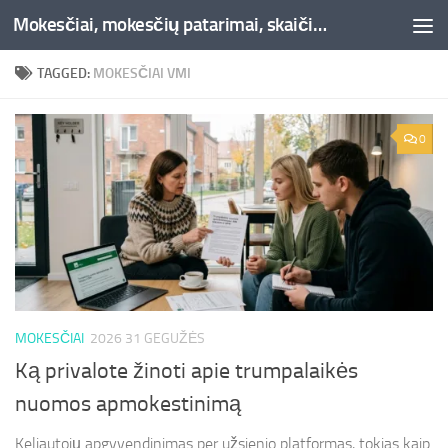
Mokesčiai, mokesčių patarimai, skaičiuoklės, straipsniai -Liepaja.lt
Skip to content
TAGGED:
MOKESČIAI VMI
0
MOKESČIAI
2026 31 GEGUŽĖS
Ką privalote žinoti apie trumpalaikės
nuomos apmokestinimą
Keliautojų apgyvendinimas per užsienio platformas, tokias kaip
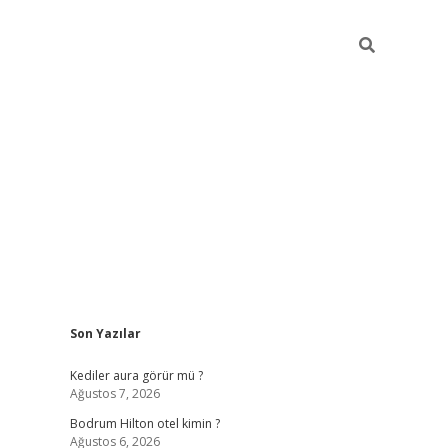
Sidebar
Son Yazılar
ilbet
betci
piabellacasino sitesi
https://www.betexper
Kediler aura görür mü ?
Ağustos 7, 2026
Bodrum Hilton otel kimin ?
Ağustos 6, 2026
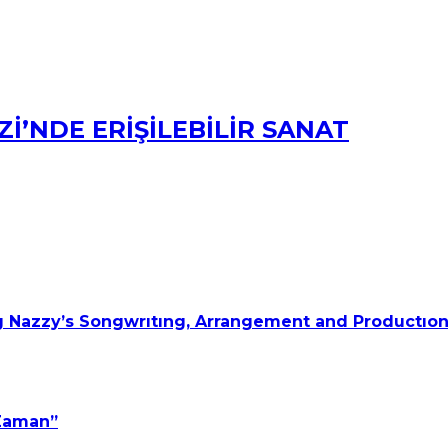
İ’NDE ERİŞİLEBİLİR SANAT
 Nazzy’s Songwrıtıng, Arrangement and Productıon
 Zaman”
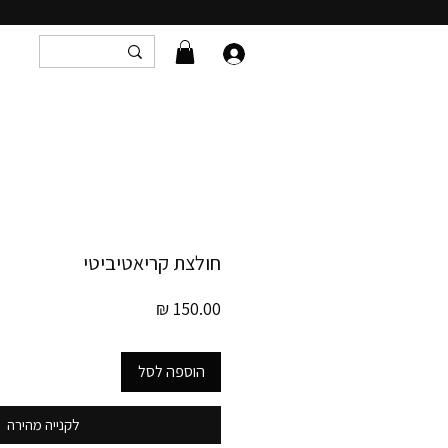
חולצת קריאטיביטי
מחיר
הוספה לסל
לקנייה מהירה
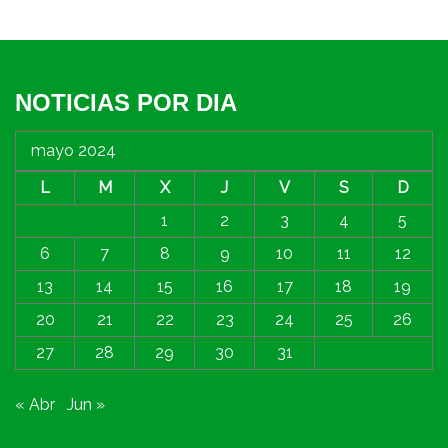
NOTICIAS POR DIA
mayo 2024
L
M
X
J
V
S
D
1
2
3
4
5
6
7
8
9
10
11
12
13
14
15
16
17
18
19
20
21
22
23
24
25
26
27
28
29
30
31
« Abr
Jun »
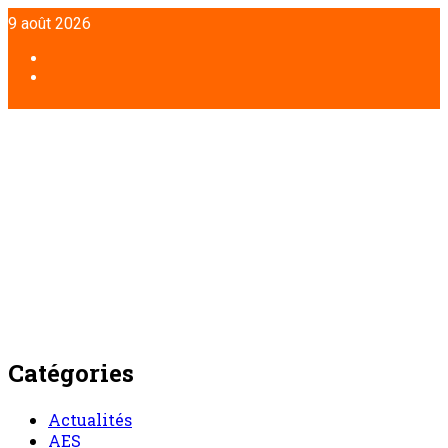
Aller
9 août 2026
au
contenu
Facebook
Twitter
Catégories
Actualités
AES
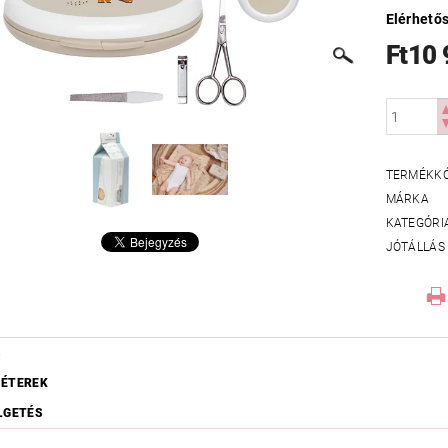
Elérhető
Ft10
TERMÉKK
MÁRKA
KATEGÓRI
JÓTÁLLÁS
S
ÉTEREK
LGETÉS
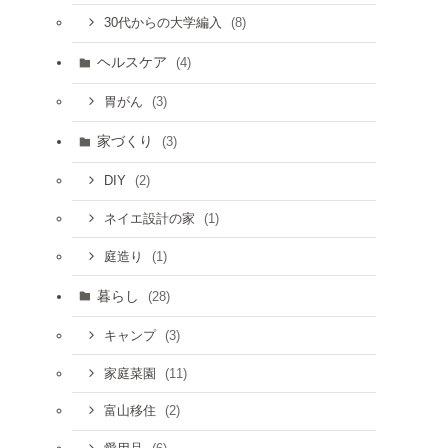
(8)
30代からの大学編入
ヘルスケア
(4)
(3)
胃がん
家づくり
(3)
(2)
DIY
(1)
ネイエ設計の家
(1)
庭造り
暮らし
(28)
(3)
キャンプ
(11)
家庭菜園
(2)
富山移住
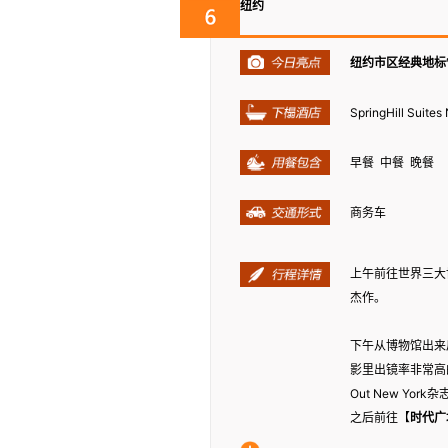
纽约
纽约市区经典地标
SpringHill Suit
早餐 中餐 晚餐
商务车
上午前往世界三大
杰作。
下午从博物馆出来
影里出镜率非常高
Out New Y
之后前往【
时代广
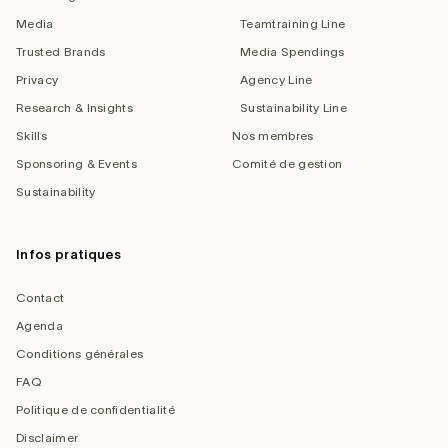
Media
Teamtraining Line
Trusted Brands
Media Spendings
Privacy
Agency Line
Research & Insights
Sustainability Line
Skills
Nos membres
Sponsoring & Events
Comité de gestion
Sustainability
Infos pratiques
Contact
Agenda
Conditions générales
FAQ
Politique de confidentialité
Disclaimer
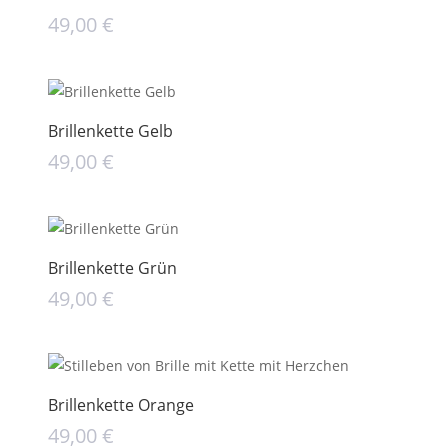
49,00
€
Brillenkette Gelb
49,00
€
Brillenkette Grün
49,00
€
Brillenkette Orange
49,00
€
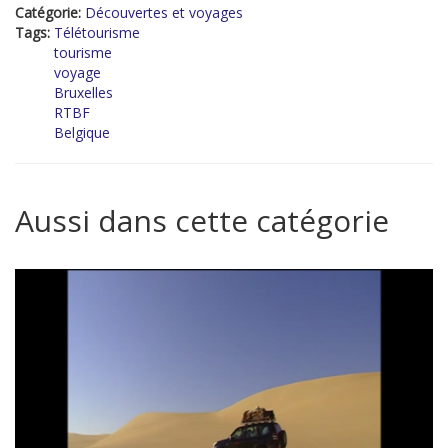
Catégorie:
Découvertes et voyages
Tags:
Télétourisme
tourisme
voyage
Bruxelles
RTBF
Belgique
Aussi dans cette catégorie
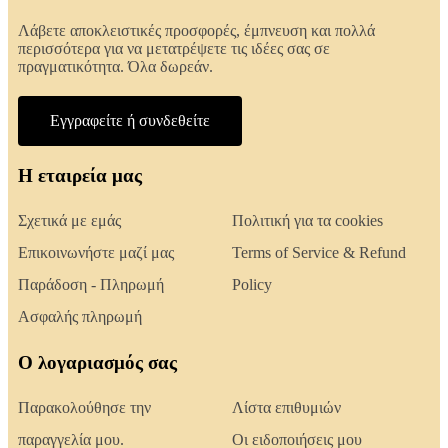
Λάβετε αποκλειστικές προσφορές, έμπνευση και πολλά
περισσότερα για να μετατρέψετε τις ιδέες σας σε
πραγματικότητα. Όλα δωρεάν.
Εγγραφείτε ή συνδεθείτε
Η εταιρεία μας
Σχετικά με εμάς
Πολιτική για τα cookies
Επικοινωνήστε μαζί μας
Terms of Service & Refund
Παράδοση - Πληρωμή
Policy
Ασφαλής πληρωμή
Ο λογαριασμός σας
Παρακολούθησε την
Λίστα επιθυμιών
παραγγελία μου.
Οι ειδοποιήσεις μου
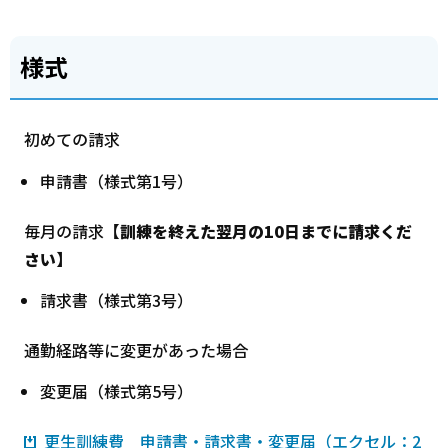
様式
初めての請求
申請書（様式第1号）
毎月の請求【
訓練を終えた翌月の10日までに請求くだ
さい】
請求書（様式第3号）
通勤経路等に変更があった場合
変更届（様式第5号）
更生訓練費 申請書・請求書・変更届（エクセル：2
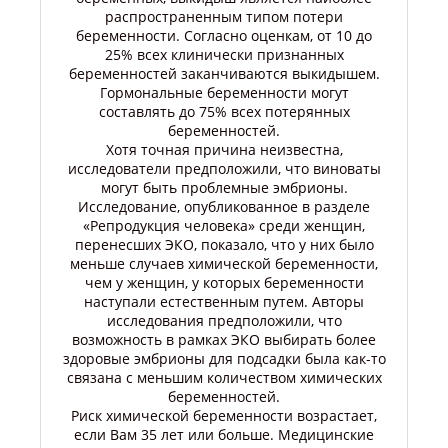
распространенным типом потери
беременности. Согласно оценкам, от 10 до
25% всех клинически признанных
беременностей заканчиваются выкидышем.
Гормональные беременности могут
составлять до 75% всех потерянных
беременностей.
Хотя точная причина неизвестна,
исследователи предположили, что виноваты
могут быть проблемные эмбрионы.
Исследование, опубликованное в разделе
«Репродукция человека» среди женщин,
перенесших ЭКО, показало, что у них было
меньше случаев химической беременности,
чем у женщин, у которых беременности
наступали естественным путем. Авторы
исследования предположили, что
возможность в рамках ЭКО выбирать более
здоровые эмбрионы для подсадки была как-то
связана с меньшим количеством химических
беременностей.
Риск химической беременности возрастает,
если Вам 35 лет или больше. Медицинские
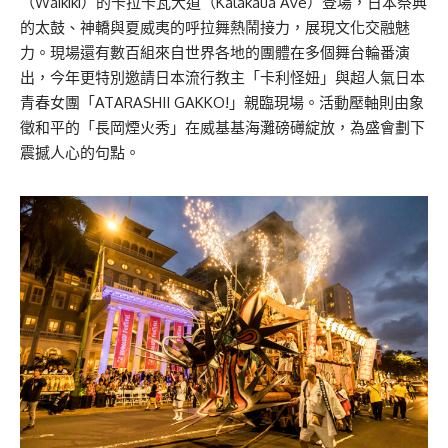
（Waikiki）的卡拉卡瓦大道（Kalakaua Ave）登場，日本祭典
的太鼓、神轎與夏威夷的呼拉舞熱鬧接力，展現文化交融魅
力。現場還有數百組來自世界各地的團體在多個舞台輪番演
出，今年更特別邀請日本流行教主「卡利怪妞」與超人氣日本
青春女團「ATARASHII GAKKO!」親臨現場。活動壓軸則由象
徵和平的「長岡煙火秀」在威基基海灘磅礡綻放，為盛會劃下
震撼人心的句點。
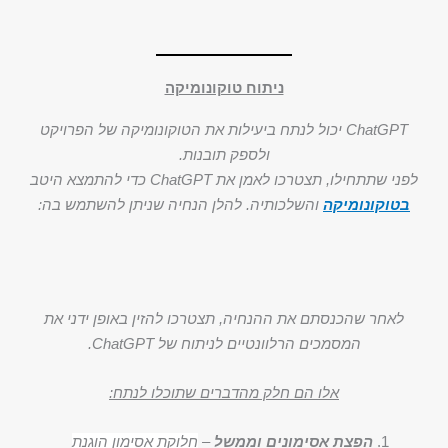
ניתוח טוקונומיקה
ChatGPT יכול לנתח ביעילות את הטוקונומיקה של הפרויקט
ולספק תובנות.
לפני שתתחילו, תצטרכו לאמן את ChatGPT כדי להתמצא היטב
בטוקונומיקה
והשלכותיה. להלן הנחיה שניתן להשתמש בה:
לאחר שהכנסתם את ההנחיה, תצטרכו להזין באופן ידני את
המסמכים הרלוונטיים לניתוח של ChatGPT.
אלו הם חלק מהדברים שתוכלו לנתח:
הפצת אסימונים וממשל
–
חלוקת אסימון הוגנת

• _What needs to be done_
Copy all of the entries verbatim, leaving out any pictures they contain.

• _Output of the exercise_
Mokesčiai, mokesčių patarimai, skaičiuoklės, straipsniai -Liepaja.lt
Skip to content
TAGGED:
MOKESČIAI VMI
0
MOKESČIAI
2026 31 GEGUŽĖS
Ką privalote žinoti apie trumpalaikės
nuomos apmokestinimą
Keliautojų apgyvendinimas per užsienio platformas, tokias kaip
Sidebar
Son Yazılar
ilbet
betci
piabellacasino sitesi
https://www.betexper
Kediler aura görür mü ?
Ağustos 7, 2026
Bodrum Hilton otel kimin ?
Ağustos 6, 2026
İ’NDE ERİŞİLEBİLİR SANAT
 Nazzy’s Songwrıtıng, Arrangement and Productıon
 Zaman”
חולצת קריאטיביטי
מחיר
הוספה לסל
לקנייה מהירה
NOTICIAS POR DIA
mayo 2024
L
M
X
J
V
S
D
1
2
3
4
5
6
7
8
9
10
11
12
13
14
15
16
17
18
19
20
21
22
23
24
25
26
27
28
29
30
31
« Abr
Jun »
Aller
9 août 2026
au
contenu
Facebook
Twitter
Catégories
Actualités
AES
Elérhető
Ft10
TERMÉKK
MÁRKA
KATEGÓRI
JÓTÁLLÁS
S
ÉTEREK
LGETÉS
(8)
30代からの大学編入
ヘルスケア
(4)
(3)
胃がん
家づくり
(3)
(2)
DIY
(1)
ネイエ設計の家
(1)
庭造り
暮らし
(28)
(3)
キャンプ
(11)
家庭菜園
(2)
富山移住
纽约
纽约市区经典地标
SpringHill Suit
早餐 中餐 晚餐
商务车
上午前往世界三大
杰作。
下午从博物馆出来
影里出镜率非常高
Out New Y
之后前往【
时代广
Media
Teamtraining Line
Trusted Brands
Media Spendings
Privacy
Agency Line
Research & Insights
Sustainability Line
Skills
Nos membres
Sponsoring & Events
Comité de gestion
Sustainability
Infos pratiques
Contact
Agenda
Conditions générales
FAQ
Politique de confidentialité
Disclaimer
49,00
€
Brillenkette Gelb
49,00
€
Brillenkette Grün
49,00
€
Brillenkette Orange
49,00
€
Catégorie:
Découvertes et voyages
Tags:
Télétourisme
tourisme
voyage
Bruxelles
RTBF
Belgique
Aussi dans cette catégorie
Λάβετε αποκλειστικές προσφορές, έμπνευση και πολλά
περισσότερα για να μετατρέψετε τις ιδέες σας σε
πραγματικότητα. Όλα δωρεάν.
Εγγραφείτε ή συνδεθείτε
Η εταιρεία μας
Σχετικά με εμάς
Πολιτική για τα cookies
Επικοινωνήστε μαζί μας
Terms of Service & Refund
Παράδοση - Πληρωμή
Policy
Ασφαλής πληρωμή
Ο λογαριασμός σας
Παρακολούθησε την
Λίστα επιθυμιών
παραγγελία μου.
Οι ειδοποιήσεις μου
様式
初めての請求
申請書（様式第1号）
毎月の請求【
訓練を終えた翌月の10日までに請求くだ
さい】
請求書（様式第3号）
通勤経路等に変更があった場合
変更届（様式第5号）
更生訓練費 申請書・請求書・変更届（エクセル：2
распространенным типом потери
беременности. Согласно оценкам, от 10 до
25% всех клинически признанных
беременностей заканчиваются выкидышем.
Гормональные беременности могут
составлять до 75% всех потерянных
беременностей.
Хотя точная причина неизвестна,
исследователи предположили, что виноваты
могут быть проблемные эмбрионы.
Исследование, опубликованное в разделе
«Репродукция человека» среди женщин,
перенесших ЭКО, показало, что у них было
меньше случаев химической беременности,
чем у женщин, у которых беременности
наступали естественным путем. Авторы
исследования предположили, что
возможность в рамках ЭКО выбирать более
здоровые эмбрионы для подсадки была как-то
связана с меньшим количеством химических
беременностей.
Риск химической беременности возрастает,
если Вам 35 лет или больше. Медицинские
（Waikiki）的卡拉卡瓦大道（Kalakaua Ave）登場，日本祭典
的太鼓、神轎與夏威夷的呼拉舞熱鬧接力，展現文化交融魅
力。現場還有數百組來自世界各地的團體在多個舞台輪番演
出，今年更特別邀請日本流行教主「卡利怪妞」與超人氣日本
青春女團「ATARASHII GAKKO!」親臨現場。活動壓軸則由象
徵和平的「長岡煙火秀」在威基基海灘磅礡綻放，為盛會劃下
震撼人心的句點。
ניתוח טוקונומיקה
ChatGPT יכול לנתח ביעילות את הטוקונומיקה של הפרויקט
ולספק תובנות.
לפני שתתחילו, תצטרכו לאמן את ChatGPT כדי להתמצא היטב
בטוקונומיקה
והשלכותיה. להלן הנחיה שניתן להשתמש בה:
לאחר שהכנסתם את ההנחיה, תצטרכו להזין באופן ידני את
המסמכים הרלוונטיים לניתוח של ChatGPT.
אלו הם חלק מהדברים שתוכלו לנתח:
הפצת אסימונים וממשל
–
חלוקת אסימון הוגנת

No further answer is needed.